To-do item: Copy out the material below, swapping "PVCu" for "uPVC" wherever it occurs and leaving everything else as it is.

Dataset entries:
>>>

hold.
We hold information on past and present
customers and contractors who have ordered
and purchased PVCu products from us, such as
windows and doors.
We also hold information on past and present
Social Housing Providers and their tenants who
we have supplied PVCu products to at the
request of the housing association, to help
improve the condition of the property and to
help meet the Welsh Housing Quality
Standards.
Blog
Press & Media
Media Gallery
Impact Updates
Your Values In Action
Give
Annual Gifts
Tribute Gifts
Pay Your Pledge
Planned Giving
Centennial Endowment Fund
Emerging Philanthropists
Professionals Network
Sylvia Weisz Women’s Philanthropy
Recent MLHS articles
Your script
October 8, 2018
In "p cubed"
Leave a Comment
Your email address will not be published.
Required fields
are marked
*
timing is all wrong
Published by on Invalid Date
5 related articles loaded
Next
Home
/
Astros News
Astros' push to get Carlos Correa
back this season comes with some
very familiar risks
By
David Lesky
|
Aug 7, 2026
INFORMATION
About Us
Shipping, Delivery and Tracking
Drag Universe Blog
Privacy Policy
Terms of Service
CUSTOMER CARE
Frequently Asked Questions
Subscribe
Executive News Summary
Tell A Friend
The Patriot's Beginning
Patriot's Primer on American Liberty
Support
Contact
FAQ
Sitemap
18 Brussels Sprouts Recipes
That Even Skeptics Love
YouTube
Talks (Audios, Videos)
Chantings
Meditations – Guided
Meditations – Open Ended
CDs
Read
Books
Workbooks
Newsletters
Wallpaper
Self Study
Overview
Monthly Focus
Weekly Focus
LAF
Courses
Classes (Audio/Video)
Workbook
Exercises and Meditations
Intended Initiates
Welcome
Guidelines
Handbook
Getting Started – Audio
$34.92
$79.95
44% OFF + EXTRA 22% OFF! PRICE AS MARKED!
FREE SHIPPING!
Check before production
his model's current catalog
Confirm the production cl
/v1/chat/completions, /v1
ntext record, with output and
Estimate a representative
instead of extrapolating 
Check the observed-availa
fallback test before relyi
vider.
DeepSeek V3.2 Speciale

<<<

Your response:
hold.
We hold information on past and present
customers and contractors who have ordered
and purchased uPVC products from us, such as
windows and doors.
We also hold information on past and present
Social Housing Providers and their tenants who
we have supplied uPVC products to at the
request of the housing association, to help
improve the condition of the property and to
help meet the Welsh Housing Quality
Standards.
Blog
Press & Media
Media Gallery
Impact Updates
Your Values In Action
Give
Annual Gifts
Tribute Gifts
Pay Your Pledge
Planned Giving
Centennial Endowment Fund
Emerging Philanthropists
Professionals Network
Sylvia Weisz Women’s Philanthropy
Recent MLHS articles
Your script
October 8, 2018
In "p cubed"
Leave a Comment
Your email address will not be published.
Required fields
are marked
*
timing is all wrong
Published by on Invalid Date
5 related articles loaded
Next
Home
/
Astros News
Astros' push to get Carlos Correa
back this season comes with some
very familiar risks
By
David Lesky
|
Aug 7, 2026
INFORMATION
About Us
Shipping, Delivery and Tracking
Drag Universe Blog
Privacy Policy
Terms of Service
CUSTOMER CARE
Frequently Asked Questions
Subscribe
Executive News Summary
Tell A Friend
The Patriot's Beginning
Patriot's Primer on American Liberty
Support
Contact
FAQ
Sitemap
18 Brussels Sprouts Recipes
That Even Skeptics Love
YouTube
Talks (Audios, Videos)
Chantings
Meditations – Guided
Meditations – Open Ended
CDs
Read
Books
Workbooks
Newsletters
Wallpaper
Self Study
Overview
Monthly Focus
Weekly Focus
LAF
Courses
Classes (Audio/Video)
Workbook
Exercises and Meditations
Intended Initiates
Welcome
Guidelines
Handbook
Getting Started – Audio
$34.92
$79.95
44% OFF + EXTRA 22% OFF! PRICE AS MARKED!
FREE SHIPPING!
Check before production
his model's current catalog
Confirm the production cl
/v1/chat/completions, /v1
ntext record, with output and
Estimate a representative
instead of extrapolating 
Check the observed-availa
fallback test before relyi
vider.
DeepSeek V3.2 Speciale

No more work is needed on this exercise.